Whole life insurance is just what its name suggests: it lasts “for the lifetime” of the policyholder, unlike term life policies that expire after 10, 20, or 30 years (depending on the policy). While term life policies are often better for short-term financial planning (child care, student loan repayment, or mortgage payment), permanent life insurance is designed for longer-term financial plans, such as estate planning, final expenses, and charitable donations after the policyholder’s death.
level bonuses: the advantage of a lifetime
Premiums for a whole life insurance policy stay the same for the life of the policy: policyholders pay the same amount each month, with no increases. Level premiums offer the advantages of predictability (the policyholder always knows how much is owed each month) and greater affordability (as the policyholder reaches the last years of life, the monthly premium becomes a relatively minor expense).
With a term life policy, premiums are calculated based on the term (10, 20 or 30 years) that the policy will be in force. Whole life insurance policies calculate the cost of the monthly premium by averaging the cost over a much longer period of time, until the policyholder reaches age 95 or 100. This has the effect that the policyholder pays higher premiums in the early years of the whole life insurance policy. while lowering premiums in later years: Whole life insurance is designed to provide the policyholder with initial protection in the event of death, but long-term growth in the cash value of the plan.
Some whole life insurance policies offer the option of “limited payment” plans, where the policyholder can pay the full amount of the premium over a shorter period of time. The premiums remain the same each month, but the policyholder has the option of paying for the insurance faster, rather than having a monthly payment for each year of his life.

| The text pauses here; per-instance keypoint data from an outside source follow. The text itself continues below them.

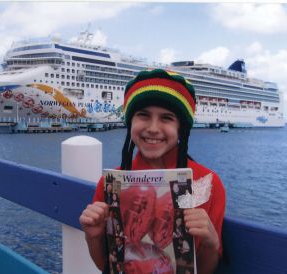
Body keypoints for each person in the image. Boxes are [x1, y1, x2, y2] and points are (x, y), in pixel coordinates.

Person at [79, 69, 226, 274]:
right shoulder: (112, 183)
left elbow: (205, 270)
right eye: (143, 115)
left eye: (166, 118)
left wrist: (211, 243)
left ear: (181, 128)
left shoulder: (206, 183)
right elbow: (107, 265)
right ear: (130, 122)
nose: (153, 128)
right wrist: (93, 236)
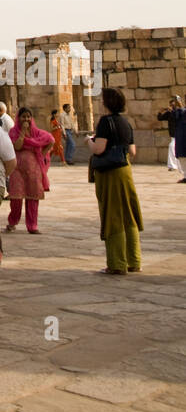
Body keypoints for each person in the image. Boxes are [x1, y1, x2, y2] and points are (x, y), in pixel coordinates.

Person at [88, 86, 143, 274]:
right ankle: (134, 260)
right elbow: (133, 151)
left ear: (107, 103)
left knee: (113, 216)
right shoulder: (125, 123)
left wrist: (89, 141)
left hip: (110, 173)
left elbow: (99, 149)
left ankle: (117, 263)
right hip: (125, 171)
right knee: (129, 215)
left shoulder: (105, 122)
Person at [6, 108, 54, 233]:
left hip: (33, 168)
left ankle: (32, 225)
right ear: (18, 118)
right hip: (17, 168)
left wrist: (42, 154)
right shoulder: (13, 132)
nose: (26, 119)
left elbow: (51, 140)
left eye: (28, 117)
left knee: (33, 197)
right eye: (23, 117)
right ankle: (12, 221)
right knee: (16, 197)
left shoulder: (37, 133)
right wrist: (22, 132)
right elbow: (17, 146)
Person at [156, 97, 183, 175]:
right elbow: (160, 118)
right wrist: (161, 111)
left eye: (173, 104)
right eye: (171, 104)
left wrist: (173, 111)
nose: (171, 106)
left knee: (172, 147)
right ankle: (174, 166)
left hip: (179, 135)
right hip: (173, 135)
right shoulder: (169, 113)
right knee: (173, 148)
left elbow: (178, 117)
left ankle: (174, 166)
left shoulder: (179, 112)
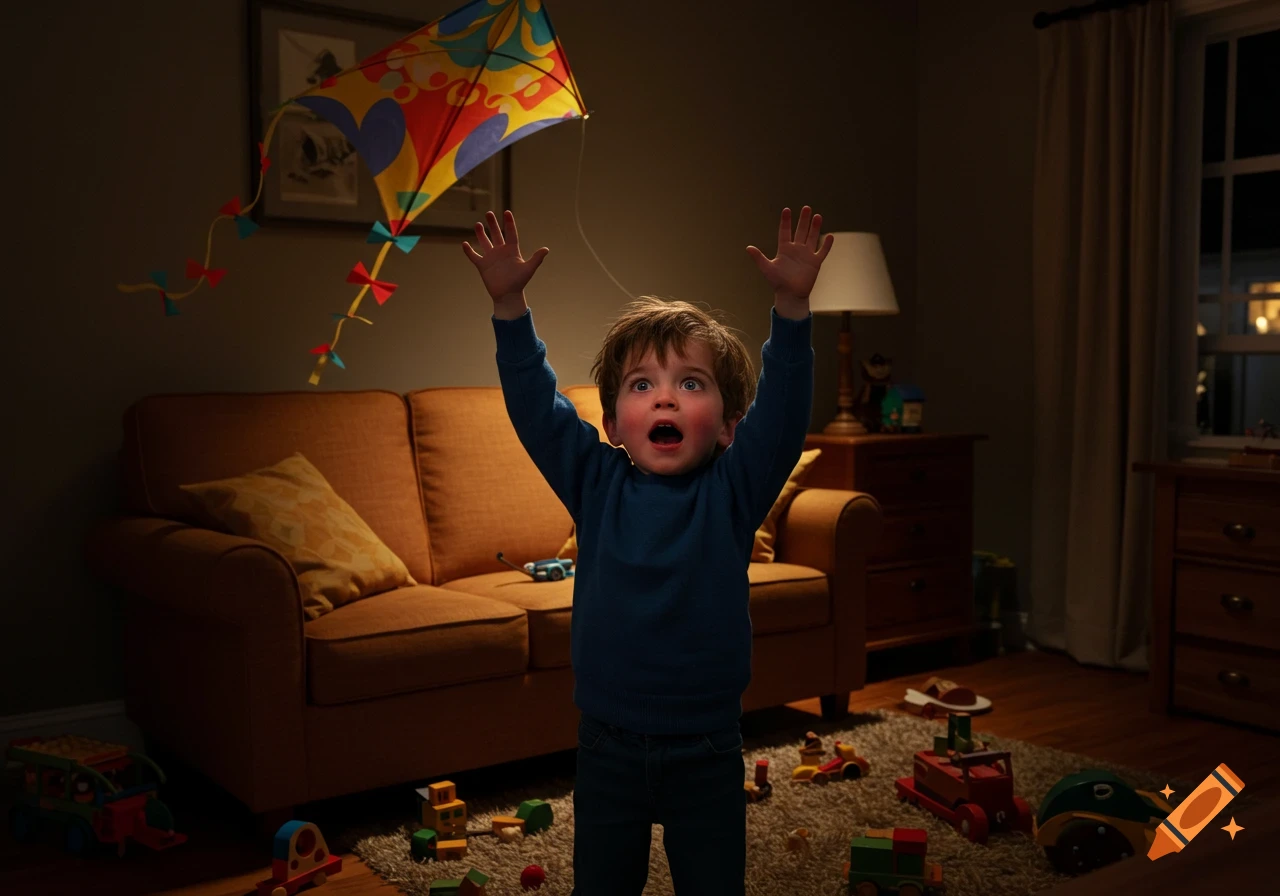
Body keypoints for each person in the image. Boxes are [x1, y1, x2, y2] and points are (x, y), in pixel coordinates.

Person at [463, 206, 833, 895]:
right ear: (611, 422)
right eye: (643, 385)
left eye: (690, 383)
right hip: (607, 744)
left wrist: (791, 306)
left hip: (708, 745)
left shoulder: (734, 490)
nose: (665, 396)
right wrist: (509, 305)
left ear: (726, 426)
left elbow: (783, 416)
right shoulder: (593, 480)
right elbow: (536, 411)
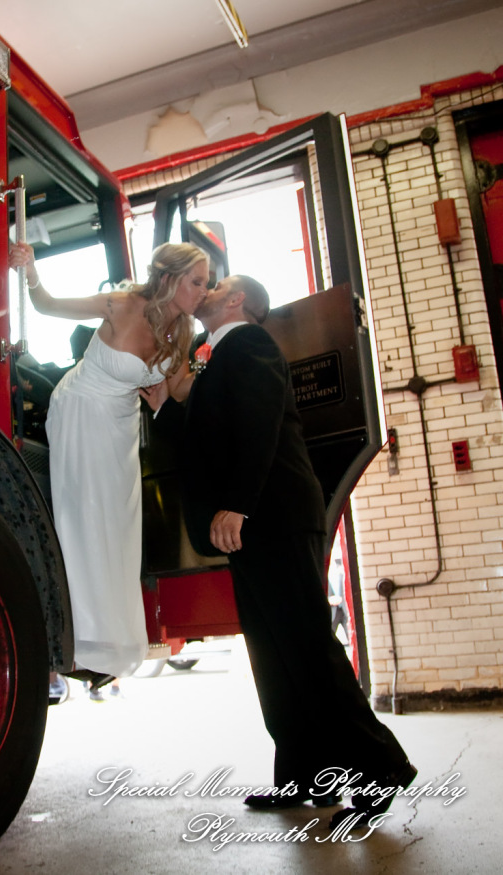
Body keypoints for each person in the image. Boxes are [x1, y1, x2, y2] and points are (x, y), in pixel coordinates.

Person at [173, 274, 415, 830]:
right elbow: (209, 439)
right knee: (273, 655)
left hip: (271, 515)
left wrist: (238, 503)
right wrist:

the lifetime death benefit
Like a term life policy, whole life insurance pays a benefit in the event of the death of the policyholder. the difference with whole life insurance is that the benefit is paid at any time throughout the life of the policy holder; Whether the policyholder lives to age 65 or 105, the whole life insurance policy will pay a benefit as long as policy premiums have been paid and the policy is in force.
This is different from term life insurance, which only pays a death benefit for a specified period of time; For example, if a policyholder purchases a 20-year term life insurance policy starting at age 30, the policyholder’s family will only receive a death benefit. benefit if the policyholder dies before the age of 50. Whole life insurance is not limited to a certain period of time; provides the policyholder’s family with continued protection for as long as the policyholder lives.
build cash value
One of the main benefits of a whole life insurance policy is its cash value component. In addition to the death benefit, whole life insurance policies also allow policyholders to build a store of cash value with each premium payment they make during their lifetime. this is a type of “forced savings” that helps policyholders stay insured while also building a financial asset, and the cash value of a whole life insurance policy can grow tax-deferred, similar to a 401 plan (k).
People who have trouble saving for retirement can enhance their retirement security with a permanent life insurance policy – every time policyholders make a life insurance payment on a life insurance policy permanent, they are also saving some money for themselves. Whole life insurance policies also allow policyholders to borrow against the policies’ cash value, which serves as a “rainy day” fund to help provide money when needed for emergencies or unexpected expenses.
whole life as an investment vehicle
Whole life insurance can serve as a good investment vehicle, especially for policyholders who do not have access to a 401(k) through their employers or who are self-employed. The cash value of a whole life insurance policy grows tax-deferred and the policyholder benefits from the investments made by the insurance company, which then pays dividends to the insurance policies owned by the policyholders. .
Although dividends are not guaranteed and the stock market may go up or down in any given year, over the life of the policyholder, permanent life insurance offers the potential to provide investment returns in a What does term life insurance do? no.
With term life insurance, if policyholders are still alive at the end of their 30-year term, they essentially have nothing to show for the money they’ve spent on premiums over the last 30 years. With whole life insurance, policyholders receive financial protection for their families (should they die) while also building an investment for the future (should they live longer than expected).
loan against cash value
In addition to serving as a retirement investment vehicle, a whole life insurance policy can also serve as an “emergency account.” The cash value of a whole life insurance policy does not remain locked up over the years; this is an available asset that can be tapped to borrow for emergency funds.
This gives policyholders a store of value they can access should they need some flexibility in managing their finances; for example, if they don’t want to take out a loan or build up a high-interest credit card balance, or if they want to avoid using a savings account.
Whole life insurance offers a variety of unique features that allow you to meet a different set of goals than would be possible with term life insurance. People who want the security of a death benefit while also having a cash value investment component should consider purchasing whole life insurance.